Exercise goal: After locating the line that contains "Sample data" in the records below, write out exactly that line and each line after it through the one that contains "Figure 1 Automatic", and nothing else.

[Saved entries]
▼

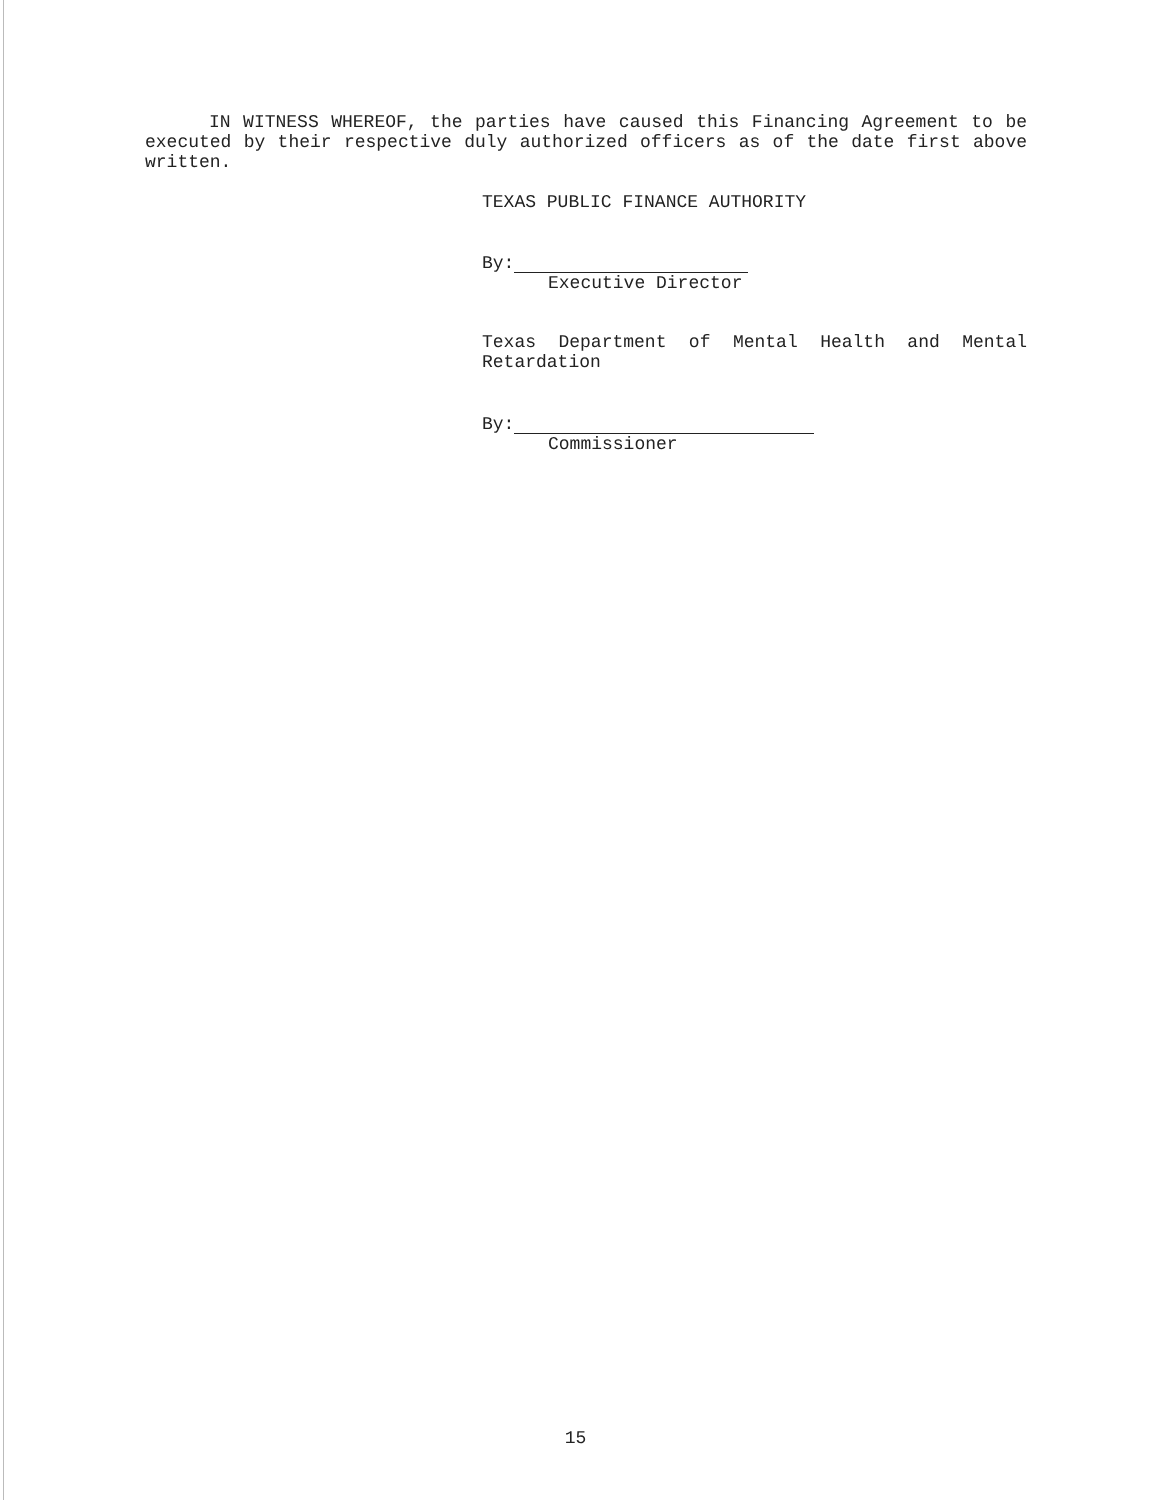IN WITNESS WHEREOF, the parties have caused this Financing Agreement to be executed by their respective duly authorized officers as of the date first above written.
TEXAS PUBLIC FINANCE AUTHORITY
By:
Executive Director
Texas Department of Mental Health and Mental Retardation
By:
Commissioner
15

▲
▼

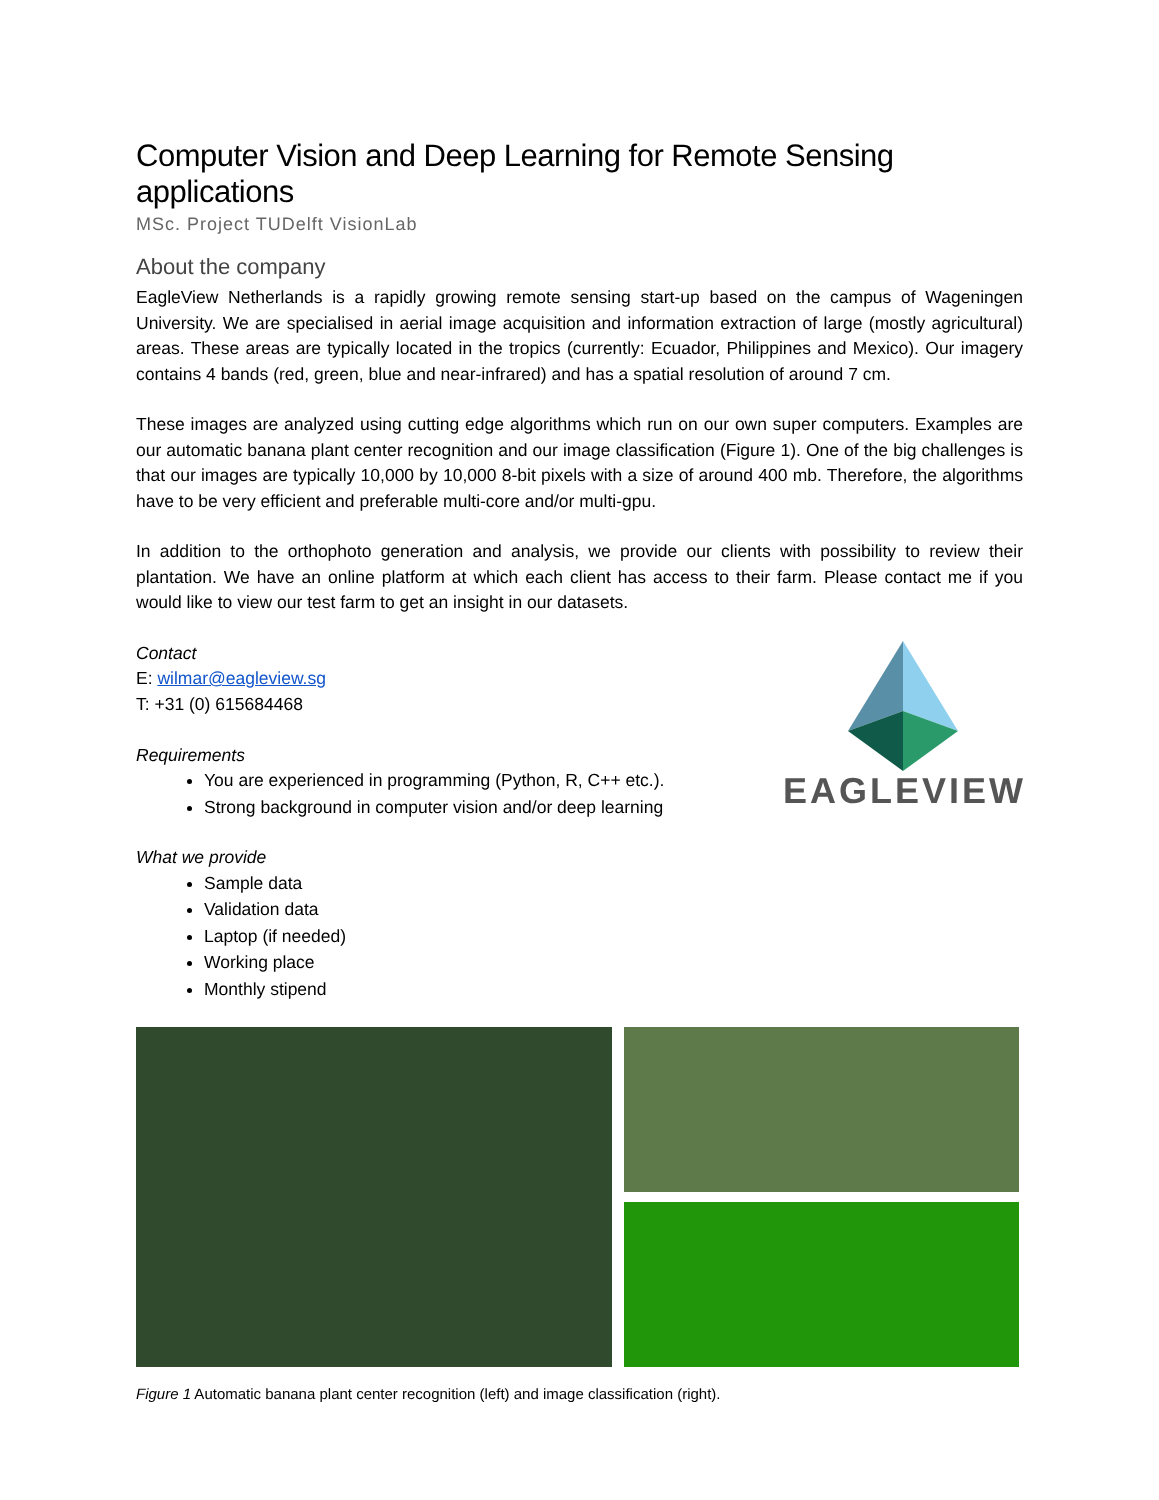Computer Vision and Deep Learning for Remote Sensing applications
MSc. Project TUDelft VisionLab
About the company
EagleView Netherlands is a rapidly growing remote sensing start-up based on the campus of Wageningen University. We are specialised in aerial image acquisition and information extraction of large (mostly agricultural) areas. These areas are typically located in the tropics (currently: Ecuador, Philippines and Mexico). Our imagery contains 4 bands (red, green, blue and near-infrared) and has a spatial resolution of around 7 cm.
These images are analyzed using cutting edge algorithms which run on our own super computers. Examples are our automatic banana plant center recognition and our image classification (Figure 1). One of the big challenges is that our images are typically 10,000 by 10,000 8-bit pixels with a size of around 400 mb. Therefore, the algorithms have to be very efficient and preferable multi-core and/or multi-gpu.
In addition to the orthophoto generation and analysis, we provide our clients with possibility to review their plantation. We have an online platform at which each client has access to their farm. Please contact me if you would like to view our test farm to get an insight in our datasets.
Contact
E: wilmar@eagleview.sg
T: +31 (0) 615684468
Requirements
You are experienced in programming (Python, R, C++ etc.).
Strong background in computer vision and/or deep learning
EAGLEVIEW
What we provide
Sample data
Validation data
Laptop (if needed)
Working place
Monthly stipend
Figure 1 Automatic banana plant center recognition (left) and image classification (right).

▲

Solution to this exercise:
Sample data
Validation data
Laptop (if needed)
Working place
Monthly stipend
Figure 1 Automatic banana plant center recognition (left) and image classification (right).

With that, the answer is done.